15. Have you ever considered writing in another genre?

Yes. Short answer. I don’t really consider myself in any specific genre as such. The Fall of the Phoenix is historical fantasy, and a big part of me believes that any real historical writers would laugh at it, though a few I am a fan of, really seemed to enjoy it because they took it as exactly what it is, fantasy. I read a mix of historical fantasy, dark fantasy, grimdark and some sci-fi. Dyrk Ashton’s urban fantasy writing I enjoy as well - which I didn’t really expect at first. But among the other things I am writing, my Vlad Tepish is grimdark mixed with fantasy. TI like the idea of working with a comic artist on is sci-fi as well.

16. Pen names – yay or nay?

They would have their advantages, and I can understand them. but, for now at least, for me, it would be a no. Christian Cameron writes serious historical fiction, so he created the pen name Miles Cameron for his fantasy work. And while I understand it, since it makes it simpler, anyone looking for the serious historical work is safe with anything published under Christian, anyone looking for fantasy is safe with miles. But I think a fan of his would enjoy either.

17. What marketing tips would you give to someone starting out in their career?

Friends are more valuable than marketing. Readers, will take recommendations from friends a lot faster than any marketing you ever do. Treat people how you would like to be treated and this will happen naturally. Join some readers/writers groups, socialise. Enjoy yourself. Then its no longer work. I have attended conventions, and met the best people. At my first, I was nervous because I had been reading some of the people I met for years! You just have to remember they are people trying to do the same thing. And I have been lucky enough to meet a lot of my writing heroes in the process.

18. What (or who) are your most significant influences?

I was very lucky where I grew up. I had an actual 12th century Doe Castle (Caislean na Dtuath) 100 yards from my house that we played in as children.
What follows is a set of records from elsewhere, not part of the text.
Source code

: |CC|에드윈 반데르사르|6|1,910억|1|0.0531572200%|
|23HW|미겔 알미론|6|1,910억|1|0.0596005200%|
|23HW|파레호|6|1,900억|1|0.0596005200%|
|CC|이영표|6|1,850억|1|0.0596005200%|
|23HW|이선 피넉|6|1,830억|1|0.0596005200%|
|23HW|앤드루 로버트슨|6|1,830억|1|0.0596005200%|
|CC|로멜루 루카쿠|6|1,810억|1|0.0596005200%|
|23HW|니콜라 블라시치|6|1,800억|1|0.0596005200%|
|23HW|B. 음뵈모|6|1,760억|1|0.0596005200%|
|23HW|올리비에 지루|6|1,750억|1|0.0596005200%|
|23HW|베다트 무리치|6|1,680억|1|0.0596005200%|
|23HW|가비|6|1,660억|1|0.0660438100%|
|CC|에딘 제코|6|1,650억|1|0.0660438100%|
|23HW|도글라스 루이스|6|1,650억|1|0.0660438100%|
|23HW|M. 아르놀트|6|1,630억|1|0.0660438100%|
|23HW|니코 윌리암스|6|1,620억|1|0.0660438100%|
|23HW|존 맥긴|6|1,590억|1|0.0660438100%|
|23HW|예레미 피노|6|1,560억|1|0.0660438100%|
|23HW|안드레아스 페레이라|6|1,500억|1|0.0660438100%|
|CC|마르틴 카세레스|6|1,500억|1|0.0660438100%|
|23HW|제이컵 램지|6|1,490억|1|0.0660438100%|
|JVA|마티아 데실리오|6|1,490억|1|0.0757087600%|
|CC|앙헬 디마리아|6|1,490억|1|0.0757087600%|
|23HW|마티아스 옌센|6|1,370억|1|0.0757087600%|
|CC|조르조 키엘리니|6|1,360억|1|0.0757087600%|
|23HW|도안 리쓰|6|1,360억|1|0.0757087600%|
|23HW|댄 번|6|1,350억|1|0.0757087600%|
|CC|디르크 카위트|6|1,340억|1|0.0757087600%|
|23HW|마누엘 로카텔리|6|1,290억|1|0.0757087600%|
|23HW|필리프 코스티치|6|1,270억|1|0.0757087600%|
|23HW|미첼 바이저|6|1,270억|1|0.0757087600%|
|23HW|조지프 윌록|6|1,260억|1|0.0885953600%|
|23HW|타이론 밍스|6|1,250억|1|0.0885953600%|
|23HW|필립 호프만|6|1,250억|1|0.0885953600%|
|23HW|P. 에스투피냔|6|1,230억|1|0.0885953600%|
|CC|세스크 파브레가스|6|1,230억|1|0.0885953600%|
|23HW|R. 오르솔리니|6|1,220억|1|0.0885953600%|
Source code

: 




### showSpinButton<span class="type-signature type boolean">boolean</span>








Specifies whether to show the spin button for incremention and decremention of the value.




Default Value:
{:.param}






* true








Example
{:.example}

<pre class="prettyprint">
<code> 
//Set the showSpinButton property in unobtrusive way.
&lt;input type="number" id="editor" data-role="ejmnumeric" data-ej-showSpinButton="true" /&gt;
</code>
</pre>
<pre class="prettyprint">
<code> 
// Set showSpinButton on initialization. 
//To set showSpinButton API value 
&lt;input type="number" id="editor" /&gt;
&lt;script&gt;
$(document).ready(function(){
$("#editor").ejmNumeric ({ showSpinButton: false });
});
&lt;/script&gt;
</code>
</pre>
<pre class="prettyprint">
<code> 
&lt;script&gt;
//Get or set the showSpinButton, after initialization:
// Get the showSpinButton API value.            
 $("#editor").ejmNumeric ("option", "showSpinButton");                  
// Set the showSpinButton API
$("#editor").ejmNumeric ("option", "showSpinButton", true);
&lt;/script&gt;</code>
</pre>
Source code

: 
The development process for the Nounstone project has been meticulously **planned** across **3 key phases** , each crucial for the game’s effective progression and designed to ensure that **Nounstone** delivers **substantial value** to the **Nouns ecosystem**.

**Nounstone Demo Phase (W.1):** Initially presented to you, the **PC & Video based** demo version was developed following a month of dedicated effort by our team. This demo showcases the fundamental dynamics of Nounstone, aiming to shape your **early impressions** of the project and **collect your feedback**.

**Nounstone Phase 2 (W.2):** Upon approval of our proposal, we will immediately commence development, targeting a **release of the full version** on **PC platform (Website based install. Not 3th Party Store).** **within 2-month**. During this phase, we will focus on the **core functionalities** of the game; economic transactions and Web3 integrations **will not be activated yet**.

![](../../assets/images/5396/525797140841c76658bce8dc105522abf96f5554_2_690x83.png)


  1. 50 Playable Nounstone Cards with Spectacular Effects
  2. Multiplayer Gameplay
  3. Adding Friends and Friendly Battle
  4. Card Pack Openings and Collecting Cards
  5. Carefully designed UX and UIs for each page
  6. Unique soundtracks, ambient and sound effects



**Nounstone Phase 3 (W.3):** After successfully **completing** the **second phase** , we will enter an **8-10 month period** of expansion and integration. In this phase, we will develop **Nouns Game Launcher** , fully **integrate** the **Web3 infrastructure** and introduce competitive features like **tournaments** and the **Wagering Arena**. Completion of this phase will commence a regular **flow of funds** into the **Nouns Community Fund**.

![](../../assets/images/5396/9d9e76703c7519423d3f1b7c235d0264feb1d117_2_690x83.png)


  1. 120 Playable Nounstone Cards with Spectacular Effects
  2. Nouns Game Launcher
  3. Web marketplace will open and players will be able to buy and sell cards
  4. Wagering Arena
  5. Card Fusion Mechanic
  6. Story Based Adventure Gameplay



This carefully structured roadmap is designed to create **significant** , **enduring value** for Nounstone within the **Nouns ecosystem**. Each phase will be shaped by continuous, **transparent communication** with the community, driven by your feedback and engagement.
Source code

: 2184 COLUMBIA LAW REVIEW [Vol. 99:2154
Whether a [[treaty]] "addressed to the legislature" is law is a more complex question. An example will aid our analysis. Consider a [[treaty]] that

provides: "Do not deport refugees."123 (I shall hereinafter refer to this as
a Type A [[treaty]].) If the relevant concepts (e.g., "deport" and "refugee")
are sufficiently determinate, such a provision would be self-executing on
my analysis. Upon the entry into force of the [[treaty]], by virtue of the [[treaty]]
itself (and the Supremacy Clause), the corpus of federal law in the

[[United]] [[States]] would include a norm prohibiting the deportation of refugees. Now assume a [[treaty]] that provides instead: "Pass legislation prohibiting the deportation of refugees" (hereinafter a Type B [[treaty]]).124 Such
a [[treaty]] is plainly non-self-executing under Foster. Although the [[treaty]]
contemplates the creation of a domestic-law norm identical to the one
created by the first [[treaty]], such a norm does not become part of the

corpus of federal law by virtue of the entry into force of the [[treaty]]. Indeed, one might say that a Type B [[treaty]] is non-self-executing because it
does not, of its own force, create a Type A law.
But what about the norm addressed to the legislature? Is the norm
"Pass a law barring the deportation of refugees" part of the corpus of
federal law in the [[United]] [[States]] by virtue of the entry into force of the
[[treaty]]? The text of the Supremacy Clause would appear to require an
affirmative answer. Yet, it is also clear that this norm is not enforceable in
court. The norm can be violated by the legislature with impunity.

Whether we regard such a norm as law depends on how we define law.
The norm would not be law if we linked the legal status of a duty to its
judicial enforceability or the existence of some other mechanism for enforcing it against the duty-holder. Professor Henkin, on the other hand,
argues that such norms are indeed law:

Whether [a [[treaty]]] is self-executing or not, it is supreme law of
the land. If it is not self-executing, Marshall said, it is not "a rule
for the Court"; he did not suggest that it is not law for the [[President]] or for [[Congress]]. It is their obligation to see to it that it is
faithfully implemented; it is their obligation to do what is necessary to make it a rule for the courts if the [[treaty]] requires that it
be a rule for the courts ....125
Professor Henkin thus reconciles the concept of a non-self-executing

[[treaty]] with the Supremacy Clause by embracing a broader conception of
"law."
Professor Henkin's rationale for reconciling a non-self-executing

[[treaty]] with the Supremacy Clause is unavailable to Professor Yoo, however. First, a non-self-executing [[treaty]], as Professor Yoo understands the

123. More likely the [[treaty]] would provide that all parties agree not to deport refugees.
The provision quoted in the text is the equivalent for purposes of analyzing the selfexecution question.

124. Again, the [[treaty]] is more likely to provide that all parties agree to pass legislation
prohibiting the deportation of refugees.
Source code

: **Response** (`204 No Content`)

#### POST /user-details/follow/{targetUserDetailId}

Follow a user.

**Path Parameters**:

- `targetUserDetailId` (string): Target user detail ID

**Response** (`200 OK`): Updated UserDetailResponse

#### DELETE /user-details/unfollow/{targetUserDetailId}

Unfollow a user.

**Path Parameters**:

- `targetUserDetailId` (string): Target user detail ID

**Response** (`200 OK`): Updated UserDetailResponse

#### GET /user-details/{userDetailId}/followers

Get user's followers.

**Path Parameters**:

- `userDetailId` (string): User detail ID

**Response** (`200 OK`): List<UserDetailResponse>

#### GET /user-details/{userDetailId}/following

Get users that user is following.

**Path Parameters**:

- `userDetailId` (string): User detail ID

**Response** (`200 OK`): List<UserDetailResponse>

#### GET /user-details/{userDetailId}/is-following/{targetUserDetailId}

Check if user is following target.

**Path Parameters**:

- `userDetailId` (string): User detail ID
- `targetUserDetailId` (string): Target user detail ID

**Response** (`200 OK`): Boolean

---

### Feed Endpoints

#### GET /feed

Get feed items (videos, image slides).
Three brothers who I fought the battles of the past with as Red Hugh, and Hugh O’Neill , the infamous earls of TyrChonaill and Tyrone. On top of that, I had a few excellent teachers who brought history and English to life in the classroom and set my imagination alight.

20. Would you be so kind as to give us an elevator pitch for one of your books? Why should readers check out your work?

A Heroes Welcome:


The greatest city on earth has been reduced to a pile of smoldering ash, but the cost has been high. The fabled king Priam with the last remnant of the city, knowing all hope is gone, sacrifice themselves in a last act of defiance to destroy the Greek army.

His once mighty armies destroyed, his alliances in ruins, Agamemnon crawls for the safety of his fortress walls of Mycaenea, well aware that enemies will smell blood in the water. But after ten years of war, who would you trust to keep your throne safe?

Meanwhile, running for their lives, the refugees of Troy search the seas of the Mediterranean for refuge, led by Aeneas. Somewhere they can survive, in the hope of one day bringing vengeance to their home.

21. Of all the books you have written, which is your favourite and why?

As in published, I would have to say “The Fall of the Phoenix” since it’s the only one which has been published as of yet, and I think will remain my favourite to a degree, since it was a labour of love over nearly ten years. I do think the sequel actually follows a more exciting story even if it is lacking the sheer volume of casualties and battles the first book had. There is more intrigue and plotting. It’s a little darker. More about human nature.

22. What is your preferred method to have readers get in touch with or follow you (i.e., website, personal blog, Facebook page, Goodreads, etc.) and link(s)?

I actually don’t have a website, people have said I should get one going, but I keep thinking, there’s only one book yet seems a bit of a bare page. I am available under the handle @Heroesoftroy on Instagram, Facebook and Twitter. Or as Daniel Kelly. I am also on Goodreads.

Thank you Daniel, it's been great to meet you and good luck with your writing in the future.